Art. 3º, incisos I e II – Decreto nº 6.040/2007:
I - Povos e Comunidades Tradicionais: grupos culturalmente diferenciados e que se reconhecem como tais, que possuem formas próprias de organização social, que ocupam e usam territórios e recursos naturais como condição para sua reprodução cultural, social, religiosa, ancestral e econômica.
II - Territórios Tradicionais: os espaços necessários à reprodução cultural, social e econômica desses povos, sejam eles utilizados de forma permanente ou temporária.
E quanto às mulheres LGBTQI+?
Como mulher indígena e bissexual, não me sinto excluída do processo ao reconhecer que mulheres LGBTQI+ devem ser organizadas em segmentos próprios, com outras demandas de contextos específicos que lhes atravessam: gênero; sexualidade e orientação sexual, saúde, situação de rua, contexto prisional, vivência com HIV, deficiência, entre outros. E outras interseccionalidade que as abalam essas mulheres quando fora das identidades raciais e/ou de territorialidades étnicas.

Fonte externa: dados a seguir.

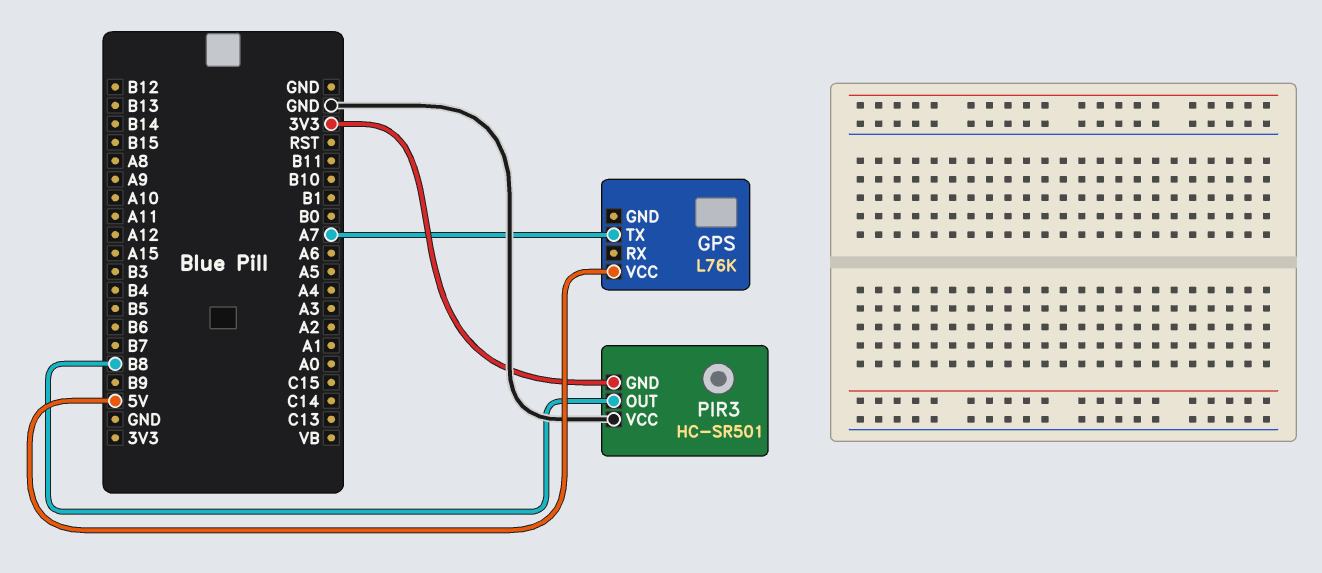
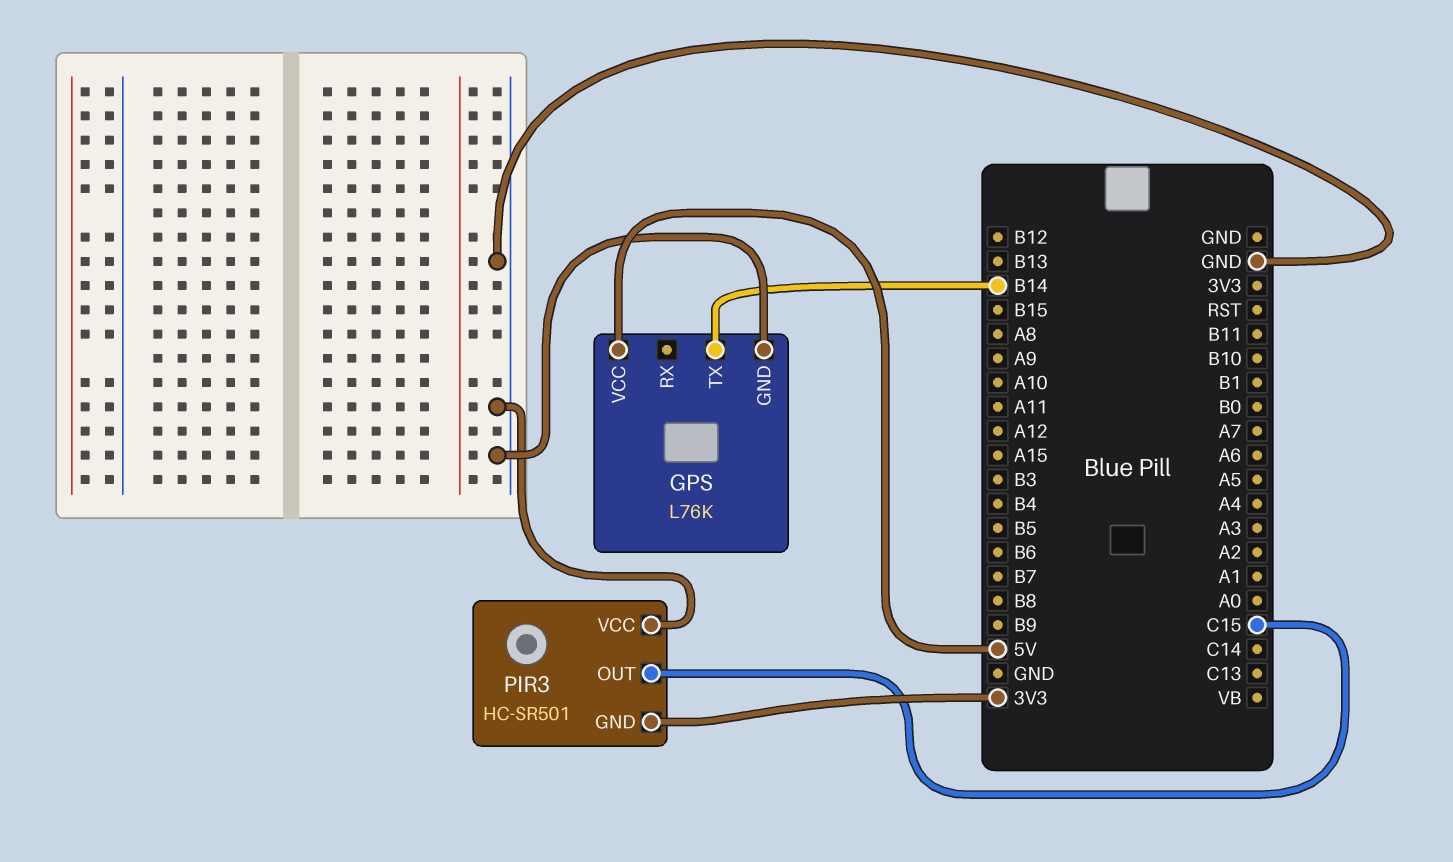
GPS pin GND: none -> GND
GPS pin TX: A7 -> B14
PIR3 pin OUT: B8 -> C15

Não se trata de hierarquizar opressões, mas de compreender que os eixos de luta por território, etnicidade, racialidade e ancestralidades exigem uma organização distinta ao passo de unificarmos nossas forças considerando nossas diversidades, distinções e classes socias, construída a partir de histórias coletivas específicas e de longa duração.